*Butir Tindakan A*.
Jawablah pertanyaan berikut berdasarkan teks tentang Kitab Hikam:
(i) Pada tahun Masehi berapa penulis kitab ini lahir?
(ii) Di kota mana penulis kitab ini wafat?
(iii) Di bagian Ilmu Manfaat, sebaik-baik ilmu adalah ilmu yang diiringi oleh apa?

*Teks Analisis*.

■ ■ ■

Terjemah Kitab Hikam
Judul kitab asal: متن الحكم العطائية
Penulis: Ibnu Athaillah Al Sakandari (ﺍﺑﻦ ﻋﻄﺎﺀ ﺍﷲ ﺍﻟﺴﻜﻨﺪﺭﻱ)
Nama lengkap: تاج الدين أبو الفضل أحمد بن محمد بن عبد الكريم بن عبد الرحمن بن عبد الله بن أحمد بن عيسى بن الحسين بن عطاء الله الجذامي
Lahir: 1260 M / 658 H
Asal: Iskandariyah, Mesir
Wafat di Kairo, Mesir, 1309 M / 709 Hijriah
Daftar Isi
- Muqaddimah
- Jangan Menunda Amal Baik
- Menjauhi Maksiat
- Cahaya Hati
- Tanda Amal yang Diterima
- Waktu Terbaik
- Manfaat Sholat
- Malulah Saat Dipuji
- Cara Mengenal Allah
- Tutur kata yang Bijak
- Tujuan Dzikir
- Tujuan Syariat
- Ilmu Manfaat
Ilmu Manfaat
العِلْمُ النّافِعُ هُوَ الَّذيِ
يَنَبَسِطُ في الصَّدْرِ شُعاعُهُ ويُكَشَفُ بِهِ عَنِ القَلْبِ قِناعُهُ.
Ilmu yang bermanfaat adalah yang
cahayanya memancar ke dalam dada, dan yang dengannya tersingkap selubung yang
menutupi hati
خَيرُ عِلْمٍ ما كانَتِ الخَشيَةُ مَعَهُ.
Sebaik-baik ilmu adalah yang diiringi
oleh rasa takut kepada Allah
العِلْمُ إنْ قارَنَتْهُ الخَشْيَةُ
فَلَكَ، وَإلّا فَعَلَيْكَ.
Ilmu, apabila disertai dengan rasa takut
(khasy-yah) kepada Allah, maka itu akan mendatangkan kebaikan bagimu. Dan bila
tidak, maka itu akan merugikanmu
مَتى آلَمَكَ عَدَمُ إقْبالِ النّاسِ
عَلَيْكَ أوْ تَوَجُهُهُمْ بِالذَّمِّ إلَيْكَ، فَارْجِعْ إلى عِلْمِ اللهِ فيكَ،
فَإنْ كانَ لا يُقْنِعُكَ عِلْمُهُ فَمُصيبَتُكَ بِعَدَمِ قَناعَتِكَ بِعِلْمِهِ
أشَدُّ مِنْ مُصيبَتِكَ بِوُجودِ الأذى مِنْهُمْ.

■ ■ ■

*Data Kajian*.
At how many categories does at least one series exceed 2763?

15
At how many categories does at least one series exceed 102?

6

■ ■ ■

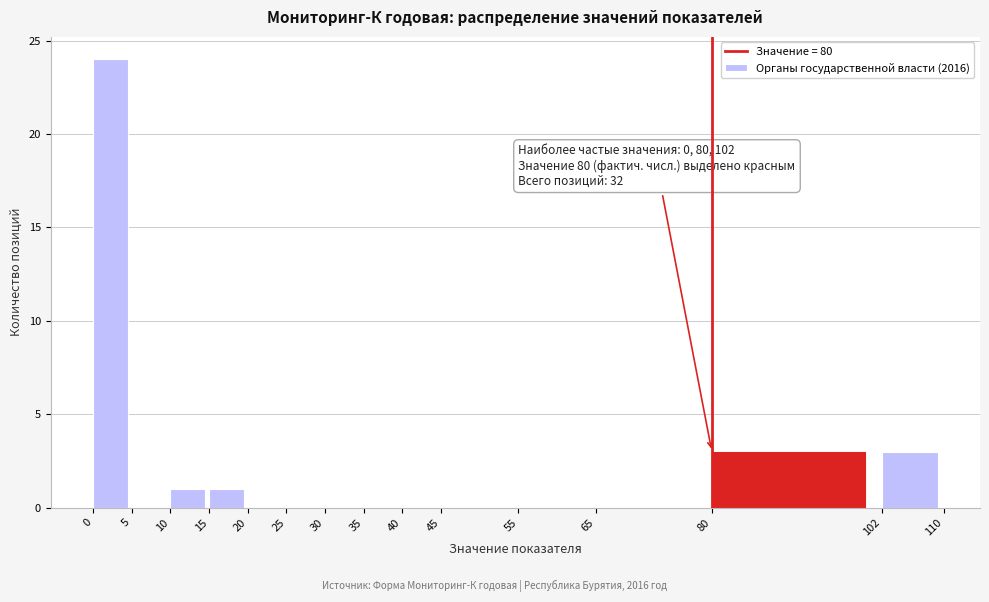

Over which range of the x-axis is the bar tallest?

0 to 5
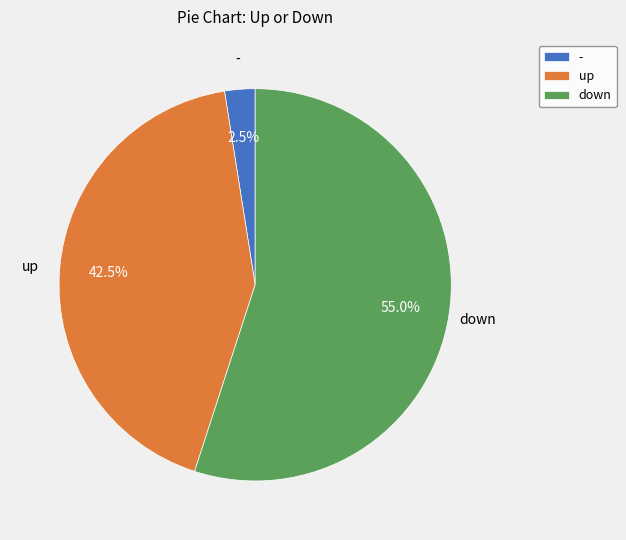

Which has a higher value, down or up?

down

■ ■ ■

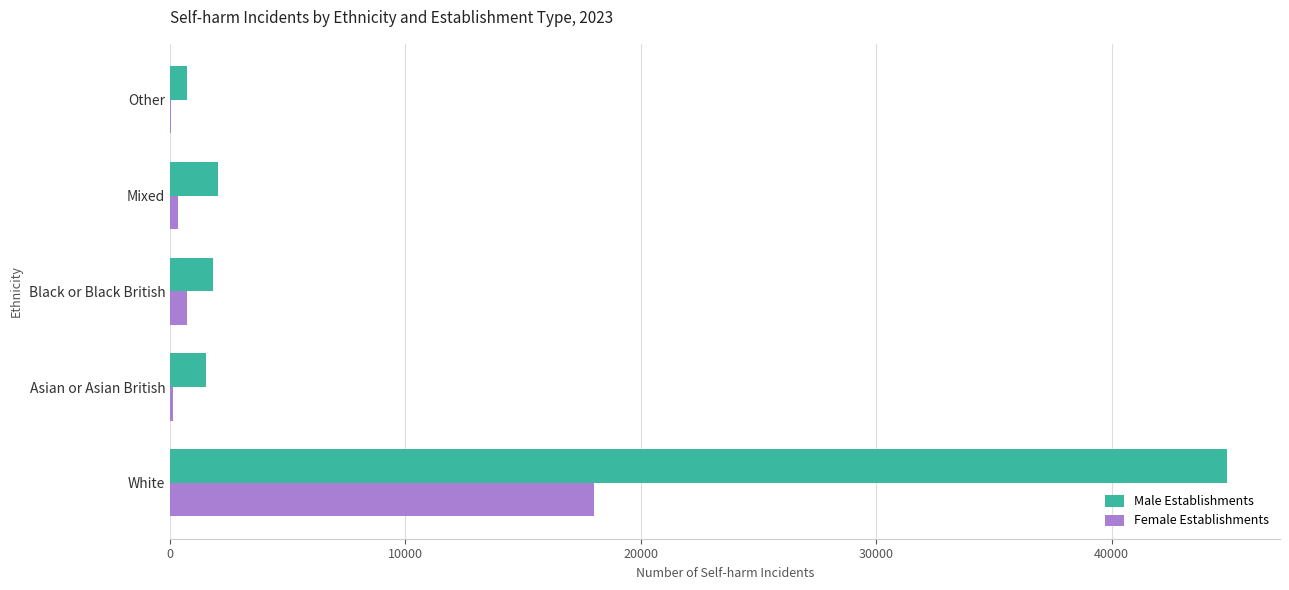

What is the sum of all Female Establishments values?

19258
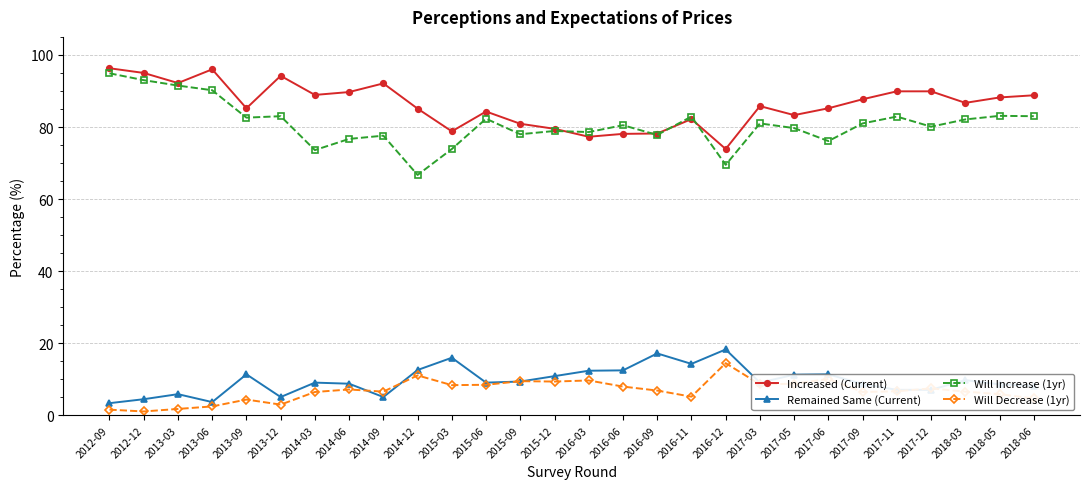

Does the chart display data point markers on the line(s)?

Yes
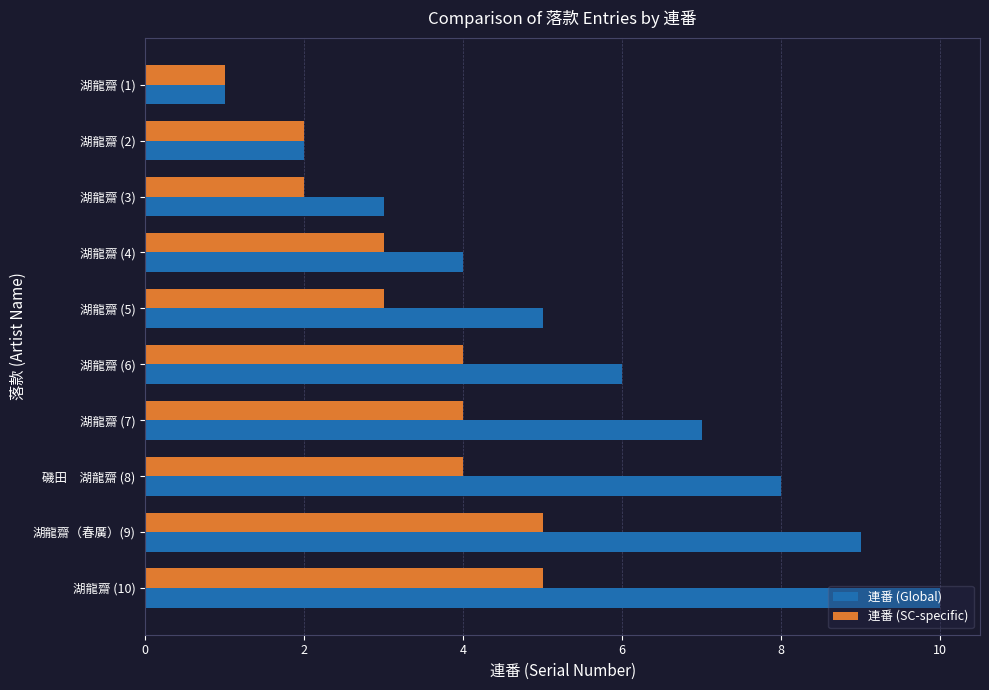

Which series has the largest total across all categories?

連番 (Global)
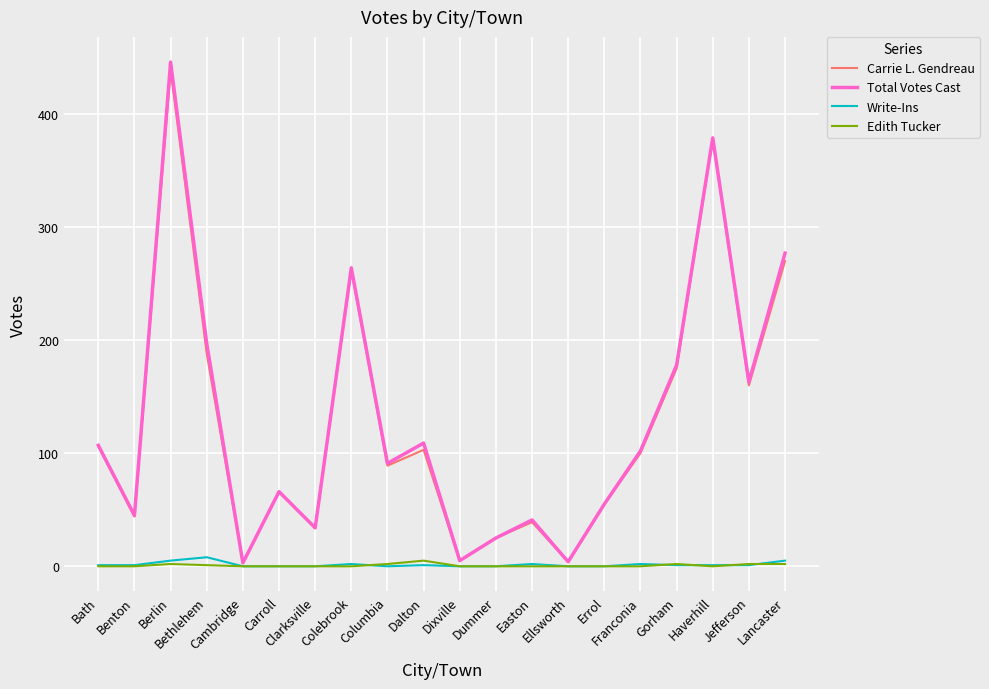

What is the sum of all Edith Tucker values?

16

■ ■ ■

*Butir Tindakan B*.
Ulangi baris-baris data, mulai dari baris yang memuat "At how many categories does at least one series exceed 2763?" sampai baris yang memuat "At how many categories does at least one series exceed 102?", termasuk kedua baris tersebut.

*Kotak Jawaban A*.
(i) 1260 M
(ii) Kairo, Mesir
(iii) Rasa takut kepada Allah

*Kotak Jawaban B*.
At how many categories does at least one series exceed 2763?

15
At how many categories does at least one series exceed 102?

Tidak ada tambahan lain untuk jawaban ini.